(Extracted data entries)
________________
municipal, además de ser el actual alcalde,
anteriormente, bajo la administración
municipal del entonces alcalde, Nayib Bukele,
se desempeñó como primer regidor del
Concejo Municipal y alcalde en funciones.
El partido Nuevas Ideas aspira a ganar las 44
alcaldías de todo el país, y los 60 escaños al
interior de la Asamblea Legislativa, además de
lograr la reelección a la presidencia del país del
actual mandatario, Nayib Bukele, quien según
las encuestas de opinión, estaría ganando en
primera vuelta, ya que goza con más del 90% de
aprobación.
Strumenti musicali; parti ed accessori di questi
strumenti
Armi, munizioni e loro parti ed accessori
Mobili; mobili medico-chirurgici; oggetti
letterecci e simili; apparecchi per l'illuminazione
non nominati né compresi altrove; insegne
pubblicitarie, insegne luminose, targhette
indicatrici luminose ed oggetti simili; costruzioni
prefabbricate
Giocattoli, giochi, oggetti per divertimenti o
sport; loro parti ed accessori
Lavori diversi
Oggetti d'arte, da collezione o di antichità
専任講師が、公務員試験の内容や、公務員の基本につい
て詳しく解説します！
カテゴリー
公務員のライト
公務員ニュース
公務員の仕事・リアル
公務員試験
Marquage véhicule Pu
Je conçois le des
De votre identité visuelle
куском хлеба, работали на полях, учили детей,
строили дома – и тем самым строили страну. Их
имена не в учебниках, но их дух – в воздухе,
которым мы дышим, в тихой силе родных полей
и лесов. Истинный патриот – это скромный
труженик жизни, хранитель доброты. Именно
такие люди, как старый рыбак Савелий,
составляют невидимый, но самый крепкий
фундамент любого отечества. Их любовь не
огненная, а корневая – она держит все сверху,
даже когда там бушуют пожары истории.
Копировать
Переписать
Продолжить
________________
▶ **Exercise details**:
Looking at the data above, return every line from the one with "alcaldías de todo" down to the one with "non nominati né compresi altrove; insegne", exactly and inclusively.

▶ **Answer section**:
alcaldías de todo el país, y los 60 escaños al
interior de la Asamblea Legislativa, además de
lograr la reelección a la presidencia del país del
actual mandatario, Nayib Bukele, quien según
las encuestas de opinión, estaría ganando en
primera vuelta, ya que goza con más del 90% de
aprobación.
Strumenti musicali; parti ed accessori di questi
strumenti
Armi, munizioni e loro parti ed accessori
Mobili; mobili medico-chirurgici; oggetti
letterecci e simili; apparecchi per l'illuminazione
non nominati né compresi altrove; insegne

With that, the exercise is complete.